廊下を無我夢中で走っている陽翔の後ろから「おいっ!待てよ陽翔っ!!」という声が聞こえる。誰かが自分のことを追ってきているのだろうという認識は頭の中にあったが、今の陽翔にはそんな事眼中にもなかった。とにかく誰もいないどこかへ行ってしまいたい、一人になりたかった。しかし陽翔の願いも虚しく、後ろから聞こえてくる足音は次第に大きくなり、遂には腕を掴まれてしまった。
「陽翔」
静かな廊下の中、慶の声だけが響いた。陽翔は「離してください…っ!」と慶の手を解こうともがくが、慶が腕を離してくれることはなかった。
「僕のことなんか放っておいてください…っ」
「嫌だ、今のお前を一人にはできない」
陽翔が声を荒らげても、慶は全く聞かなかった。何故慶は今もこうして自分の手を離そうとしないのだろうか、陽翔には今でも自分のことを気にかけてくれている慶のことが不思議で堪らなかった。
「なんで…っ先輩だって聞いてたでしょ?僕は先輩を利用してたんですよ?悠哉の為だからって自分を正当化してきたけど…結局自分には悠哉を幸せにする自信がなかったから…僕は逃げたんです…っ」
陽翔は自分の顔を両手で覆い、今まで犯してきた罪の全てを慶に告白した。こんな惨めな姿慶に見られたくない、消えてしまいたかった。
「俺も同罪だ」
慶は陽翔の震えた身体を包み込むように抱きしめた。慶の胸に顔を埋めることになった陽翔は突然の事で身動きが取れずにいる。
「お前が俺に気がない事なんてとっくの昔から知ってた。それでも俺はお前と別れようとしなかったし、むしろこの関係を利用して柚井陽翔の恋人という立場を手に入れていたんだ」
陽翔を抱きしめたまま、慶は陽翔と同様に自分の罪を告白した。慶は陽翔の気持ちを以前から知っていた、それでも陽翔の恋人を辞めなかった。これが慶にとっては罪なのだろう。しかし陽翔からしたら慶は被害者でしかない、同罪だなんて全く思えなかった。
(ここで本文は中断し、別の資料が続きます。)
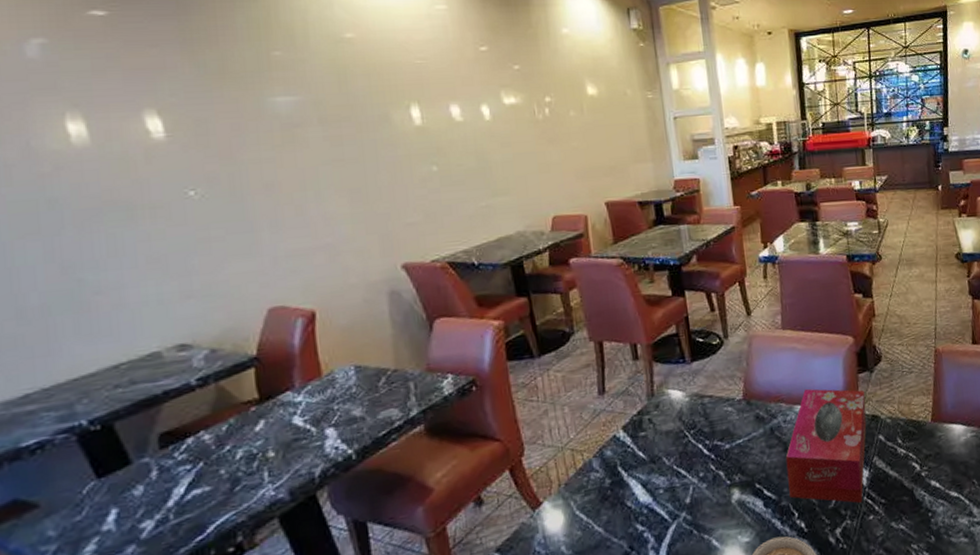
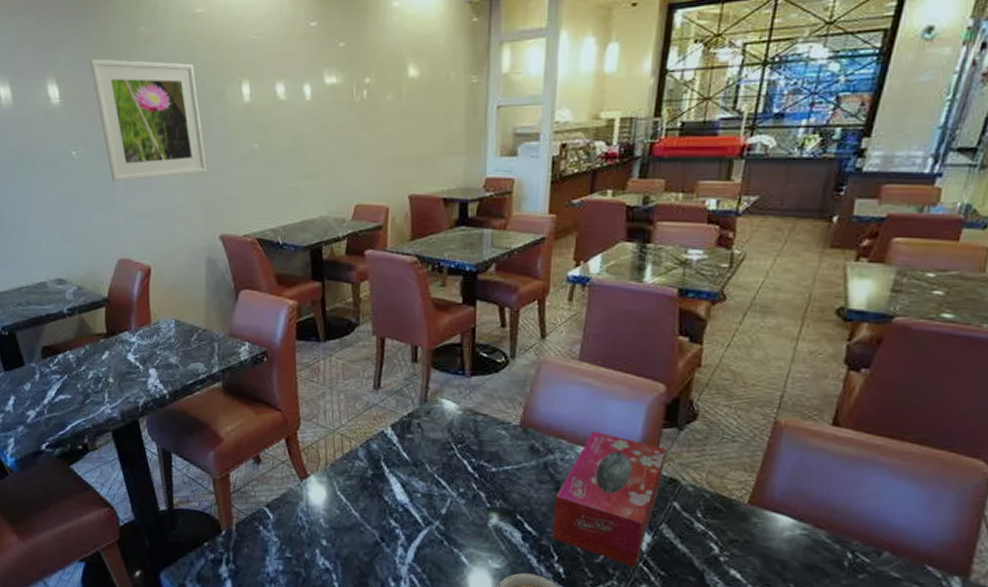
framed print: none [207,86,377,221] -> present [90,59,207,182]

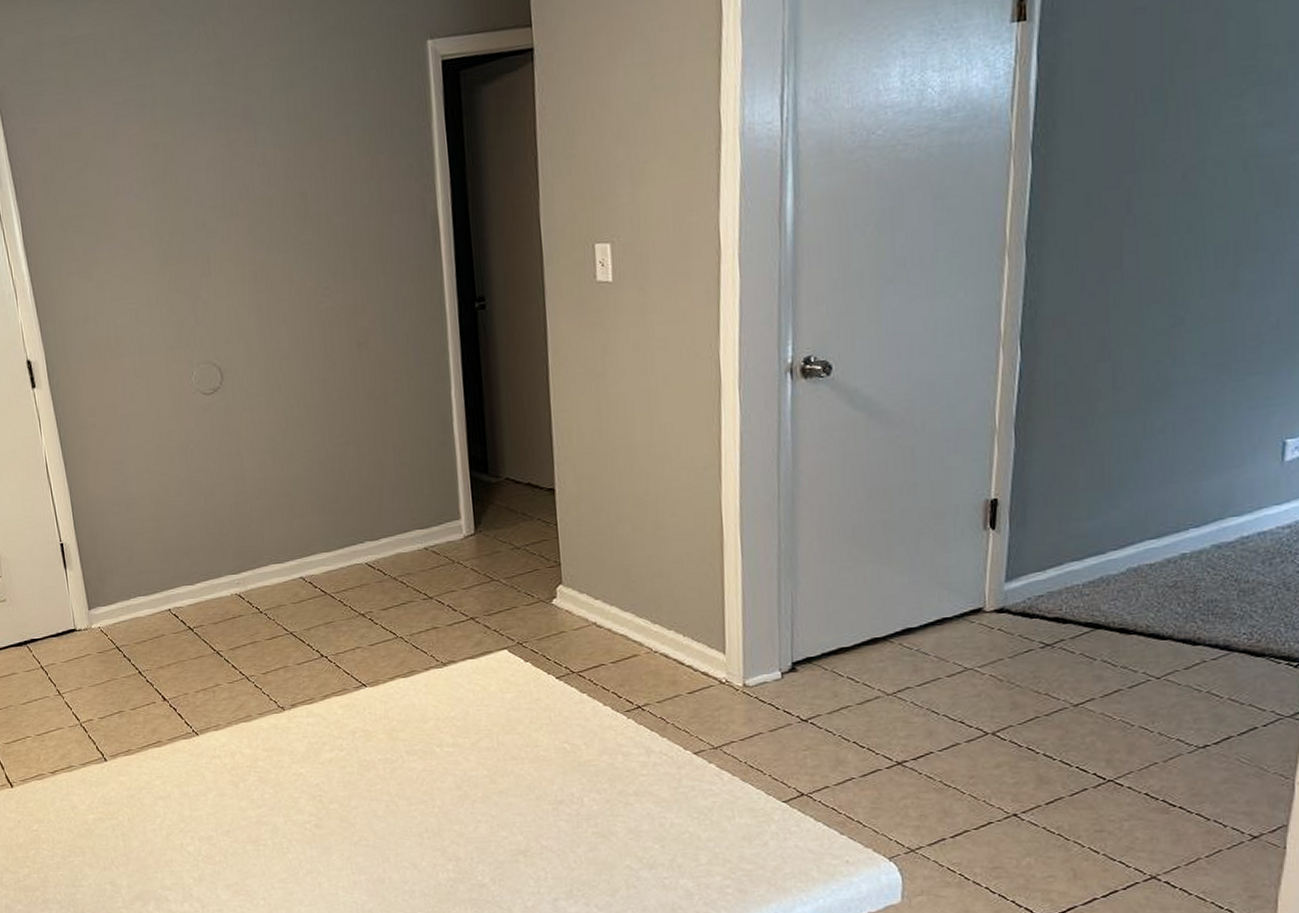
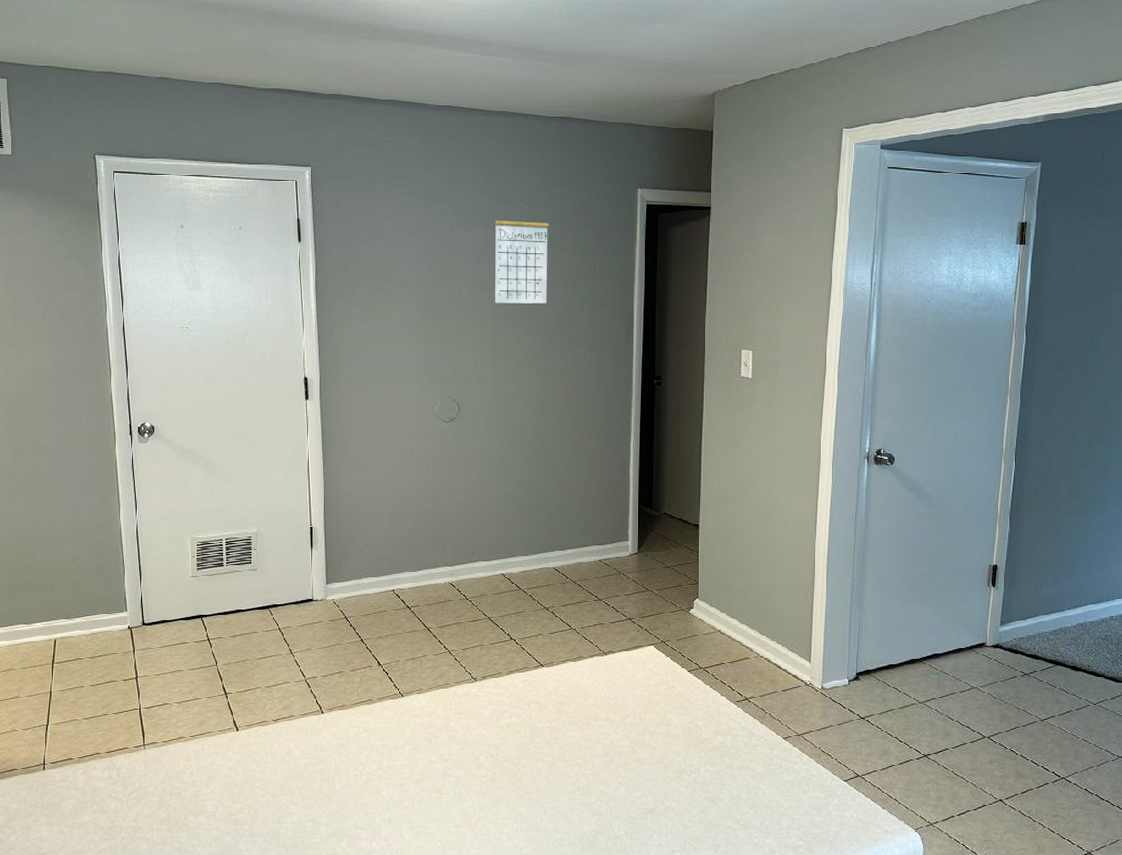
calendar: none [237,88,319,231] -> present [494,203,549,304]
「先輩は何も悪くないっ!全部僕のせいなんです…っだから同罪だなんて…」
「一人で背負おうとするなよ陽翔」
慶は陽翔の顔に両手を添え、上を向かせた。慶の真っ直ぐな瞳に見つめられた陽翔は、思わずその瞳に見入ってしまう。
「お前は一人じゃない、だから一人になろうとするな」
陽翔の瞳からポツリと一粒の涙がこぼれ落ちた。陽翔の意図から反して溢れ出る涙に、陽翔の気持ちは不思議と冷静だった。何故涙が流れ出るのだろう、自分で涙を止めようとしても止められないのだな、などと呑気な感想が陽翔の頭をよぎる。